Quelles solutions proposez-vous ?
Nous souhaitons remettre à plat notre projet de service avec l’ARS pour améliorer notre attractivité et attirer des jeunes médecins. Car si l’on souhaite construire l’avenir, il faut déjà parvenir à sécuriser les services d’urgences des établissements de recours via un plateau technique 24 heures sur 24. En complément, nous devrons réguler H24 et donc renforcer nos Samu, ce qui permettra d’adresser certains patients sur d’autres sites.
Enfin, nous demandons des engagements et des décisions rapides de l’ARS afin de structurer les procédures pour réorienter nos patients vers l’aval. Par exemple, les patients de plus de 75 ans n’ont pas tous besoin de passer par les urgences. Il n’est pas possible que nos urgentistes se battent avec les spécialistes pour trouver des lits pour les patients. Je le redis : cette situation n’attire pas les jeunes recrues.
Primes, renforts, formation : le patron de l’ARS explique sa stratégie
Joint par Le Quotidien, le patron de l’ARS Aquitaine affiche son volontarisme pour sortir de la crise dans un contexte d’épuisement des équipes aux urgences à Agen. Le mécontentement des urgentistes après l’arrêt du doublement des rémunérations de temps de travail additionnel (TTA) cet été ? « Je peux comprendre le désarroi des urgentistes qui ont travaillé plus cet été pour gagner moins », déplore Benoît Elleboode, directeur général de l’ARS, qui a cherché à apaiser les tensions depuis deux semaines avec des mesures concrètes. Sa première décision a été de financer et valoriser la ligne de Smur de nuit de Nérac via une prime d’exercice territorial ou de solidarité territoriale. Le versement de cette enveloppe de 150 000 euros est rétroactif sur le quadrimestre depuis mai jusqu’en août et sera renouvelé jusqu’en décembre.
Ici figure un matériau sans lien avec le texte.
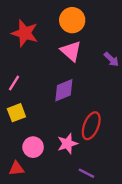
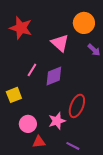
orange circle: (72, 20) -> (84, 23), moved
pink line: (14, 83) -> (32, 70), moved
red triangle: (16, 168) -> (39, 142), moved

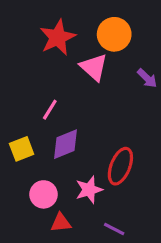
orange circle: (84, 23) -> (114, 34), moved
red star: (21, 28) -> (58, 37), moved, turned 30
purple diamond: (54, 76) -> (65, 144), moved

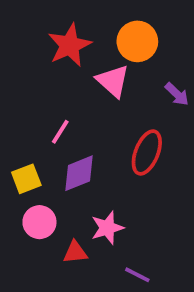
red ellipse: (120, 166) -> (147, 152), moved
pink circle: (44, 194) -> (39, 222), moved
red triangle: (61, 223) -> (75, 252), moved

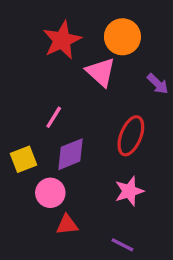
pink circle: (39, 222) -> (50, 193), moved
pink star: (107, 228) -> (129, 191), moved

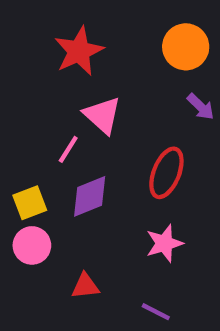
orange circle: (122, 37) -> (186, 47), moved
pink triangle: (101, 72) -> (102, 115), moved
pink circle: (50, 193) -> (32, 245), moved

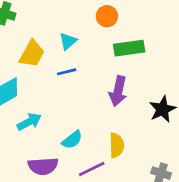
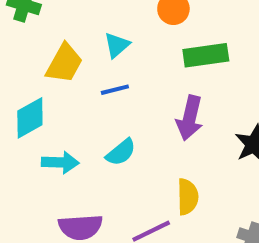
cyan arrow: (29, 122) -> (60, 162), turned 30
cyan semicircle: (72, 140) -> (121, 152), moved

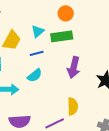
green rectangle: (206, 55) -> (62, 36), moved
cyan semicircle: (121, 152) -> (35, 75), moved

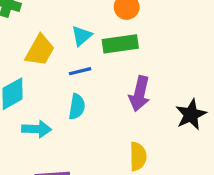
cyan semicircle: (35, 75) -> (77, 107), turned -42

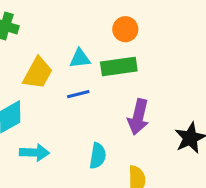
cyan triangle: (82, 36) -> (80, 58), turned 35
cyan semicircle: (77, 107) -> (98, 156), moved

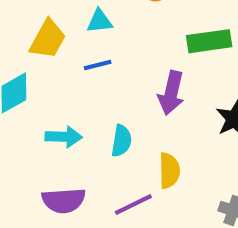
green rectangle: (119, 67) -> (209, 41), moved
cyan arrow: (34, 153) -> (64, 137), moved

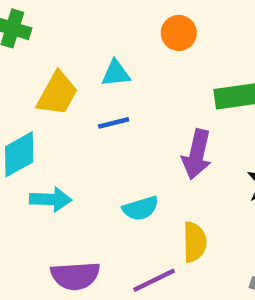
cyan arrow: (64, 137) -> (51, 199), moved
cyan semicircle: (121, 141) -> (141, 208), turned 64

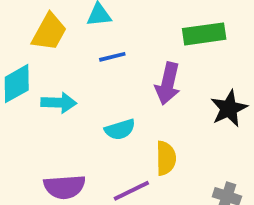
blue line: (114, 123) -> (112, 57), moved
cyan arrow: (51, 199) -> (59, 103), moved

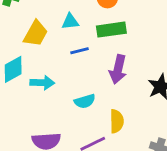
green rectangle: (204, 34) -> (111, 30), moved

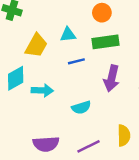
yellow semicircle: (117, 121) -> (124, 135), moved

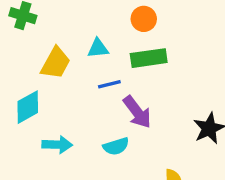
purple arrow: (112, 78) -> (137, 112), moved, turned -50
cyan arrow: (42, 90) -> (57, 145), moved

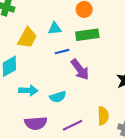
cyan semicircle: (116, 146) -> (58, 97), moved

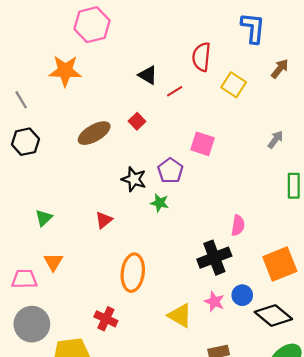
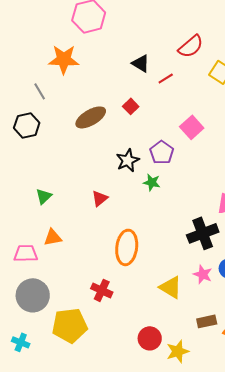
red semicircle: (201, 57) -> (191, 46), turned -136
gray line: (21, 100) -> (40, 91), moved
pink square: (203, 144) -> (192, 127), turned 30
black star: (134, 179) -> (128, 160), turned 30
orange triangle: (53, 262) -> (53, 237), turned 48

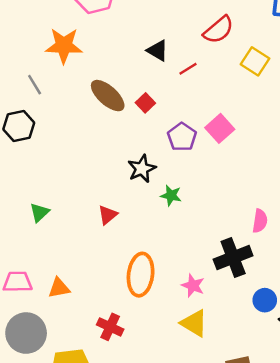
brown ellipse: (91, 117) -> (108, 96), moved, turned 72
purple pentagon: (162, 152) -> (182, 137), moved
orange triangle: (53, 237) -> (59, 288), moved
pink star: (203, 274) -> (193, 286), moved

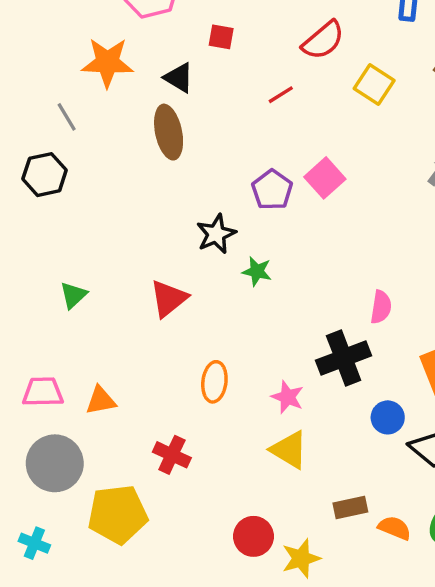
black triangle: (158, 50) -> (179, 78), moved
brown ellipse: (108, 96) -> (169, 132), turned 36
red square: (145, 103) -> (221, 37), moved, turned -36
red triangle: (108, 215) -> (169, 299), size x1.4
orange ellipse: (141, 275) -> (214, 382), size x0.7

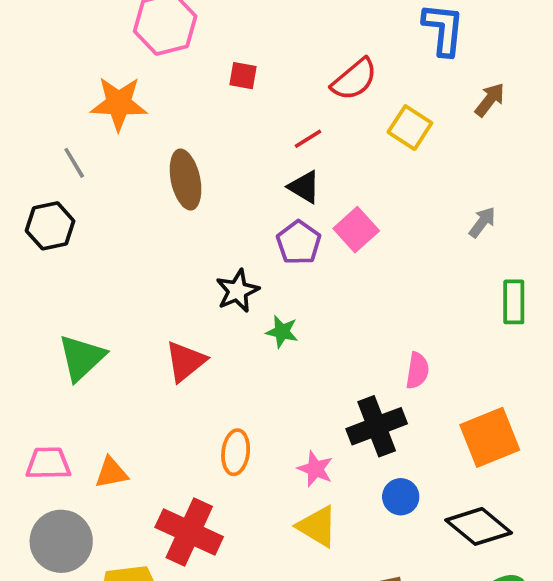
black triangle: (179, 78) -> (304, 187), moved
green triangle: (73, 295) -> (82, 358), size x1.6
blue circle: (388, 417) -> (401, 497), moved
red cross: (172, 455) -> (189, 532), size x1.6

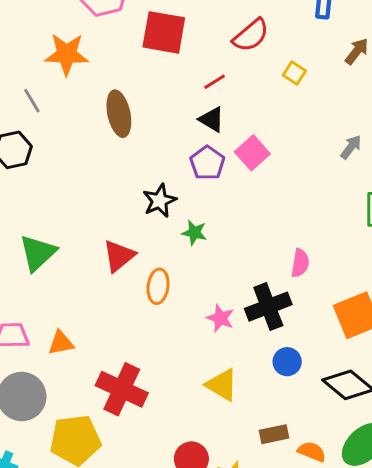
red square: (243, 76) -> (164, 32), size x2.0
yellow square: (410, 128) -> (294, 73), size x0.7
orange ellipse: (236, 452) -> (158, 286), moved
pink star: (315, 469) -> (220, 318), moved

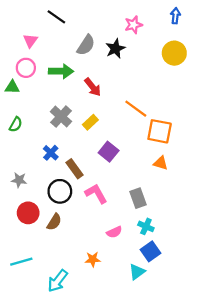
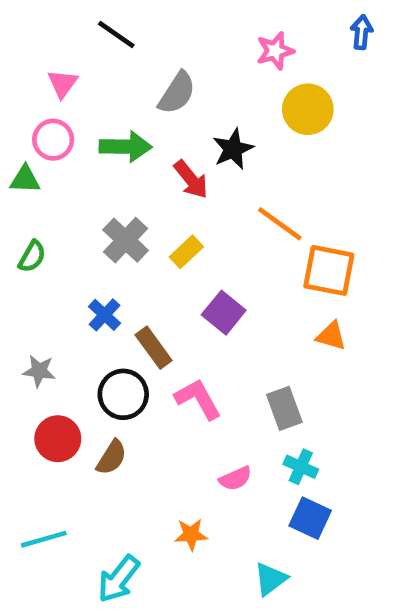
black star: (115, 49) -> (233, 149), moved
yellow circle: (174, 53) -> (308, 109), moved
blue square: (150, 251) -> (310, 518), turned -30
cyan triangle: (137, 272) -> (270, 579), moved

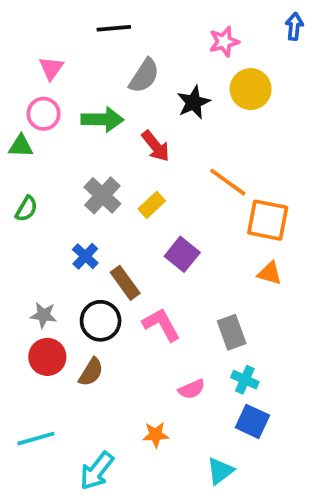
black line: (116, 34) -> (114, 28), moved, turned -40
black star: (233, 149) -> (194, 102), moved
gray star: (39, 371) -> (44, 315), moved

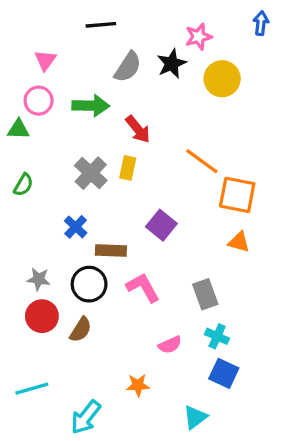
black star: (194, 102) -> (172, 64), moved
yellow rectangle: (152, 205) -> (128, 168), moved, turned -35
brown rectangle: (125, 283) -> (111, 250), turned -52

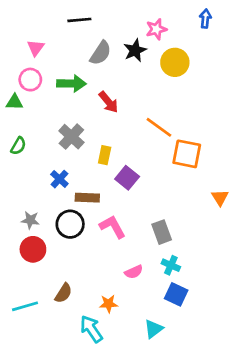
yellow rectangle: (128, 168) -> (105, 155), moved
orange triangle: (239, 242) -> (220, 198), moved, turned 42
brown semicircle: (81, 330) -> (63, 293), moved
cyan arrow: (86, 417) -> (91, 329), moved, turned 108

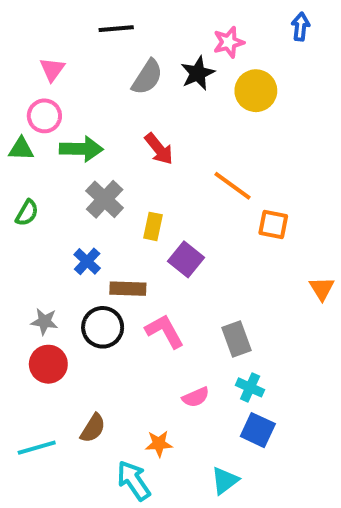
green arrow: (71, 84) -> (81, 149), moved
orange square: (187, 154) -> (273, 225), size x0.7

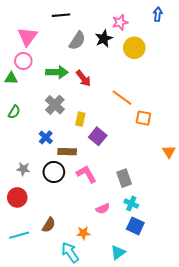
pink triangle: (52, 69) -> (27, 37), size x1.5
green arrow: (81, 149) -> (57, 72), moved
red circle: (48, 364) -> (17, 197), moved

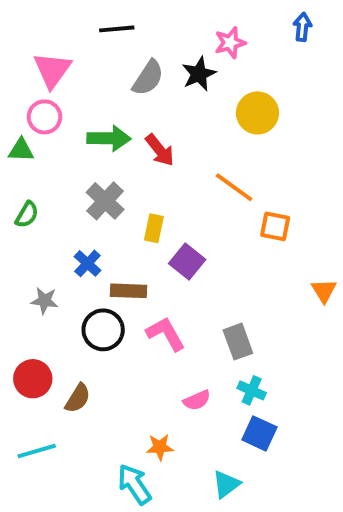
yellow circle: (134, 48) -> (257, 113), moved
gray star: (23, 169) -> (44, 301), moved
brown semicircle: (49, 225) -> (78, 398), moved

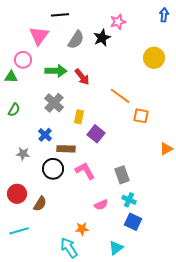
blue arrow: (302, 27) -> (164, 15), moved
pink triangle: (52, 70) -> (39, 36), moved
yellow circle: (257, 113) -> (154, 58), moved
orange triangle: (324, 291) -> (166, 149), turned 32

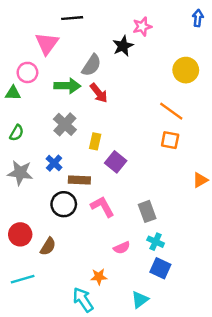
gray semicircle: (76, 40) -> (92, 65), moved
orange line: (120, 96) -> (171, 111), moved
gray star: (23, 154) -> (20, 173), moved, size x1.5

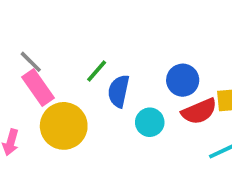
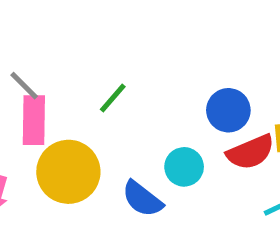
pink rectangle: (38, 87) -> (34, 120), turned 36
blue semicircle: (119, 91) -> (142, 199), moved, turned -64

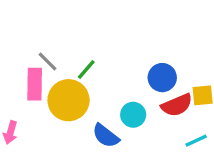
gray line: (24, 86) -> (47, 61), moved
yellow circle: (68, 172) -> (69, 100), moved

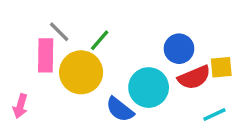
cyan circle: (133, 115) -> (149, 88), size x1.5

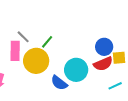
blue circle: (179, 49) -> (104, 47), moved

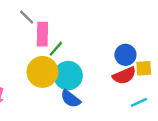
gray line: (23, 37) -> (27, 17), moved
pink rectangle: (15, 51) -> (42, 34), moved
cyan circle: (76, 70) -> (68, 76), moved

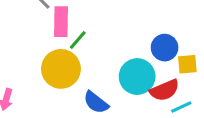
cyan circle: (68, 76) -> (137, 77), moved
red semicircle: (124, 76) -> (165, 90), moved

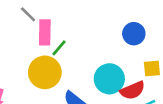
blue circle: (165, 48) -> (134, 34), moved

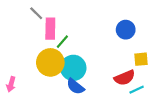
cyan circle: (109, 79) -> (73, 68), moved

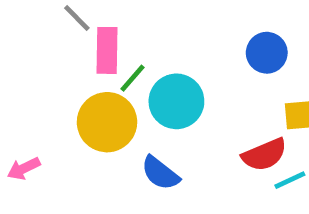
cyan circle: (73, 68) -> (176, 101), moved
pink arrow: (11, 84) -> (24, 168), turned 48

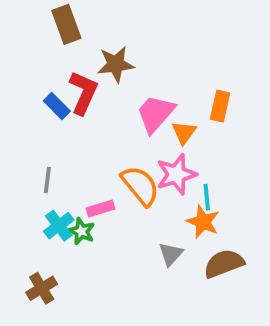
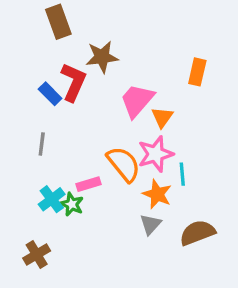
orange rectangle: (220, 106) -> (197, 72), moved
gray line: (47, 180) -> (42, 144), moved
orange star: (203, 222) -> (157, 194), moved

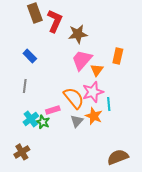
brown star: (102, 57) -> (78, 34), moved
orange rectangle: (197, 72) -> (118, 56), moved
red L-shape: (73, 82) -> (55, 21), moved
gray triangle: (150, 224) -> (77, 121), moved
brown semicircle: (197, 233) -> (118, 157), moved

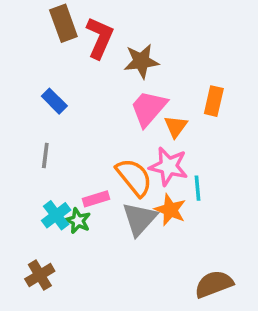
pink star: (93, 92) -> (168, 166), turned 30
gray triangle: (77, 121) -> (140, 219), size x1.5

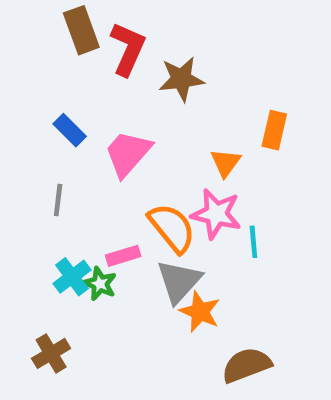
pink trapezoid: (149, 108) -> (128, 153), moved
orange star: (170, 210) -> (200, 312), moved
brown semicircle: (214, 284) -> (246, 365), moved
Autre avancée : le CH Agen-Nérac devant faire face à un afflux de patients issus du département limitrophe du Gers bénéficie d’un assistant de régulation médicale supplémentaire. Les urgentistes d’Agen qui travaillent sur cette ligne auront une prime de mission d’intérêt général équivalent au montant d’une prime de solidarité territoriale. Au cas où le service d’urgence de la clinique Esquirol Saint-Hilaire (Elsan) fermerait de nouveau ses portes, l’hôpital recevra l’assistance d’une aide-soignante, d’une infirmière et d’un médecin régulateur.
Un volet formation doit permettre de redonner envie aux jeunes urgentistes de venir exercer, par exemple sur la médecine de premier secours ou sur l’aide aux victimes dans le cadre de la médecine légale. Seront favorisées parallèlement les réorientations professionnelles vers le métier d’urgentiste pour les médecins déjà en exercice. Enfin, l’ARS souhaite à terme mettre en place des antennes d’urgence afin de mieux répartir les urgentistes, ressource rare.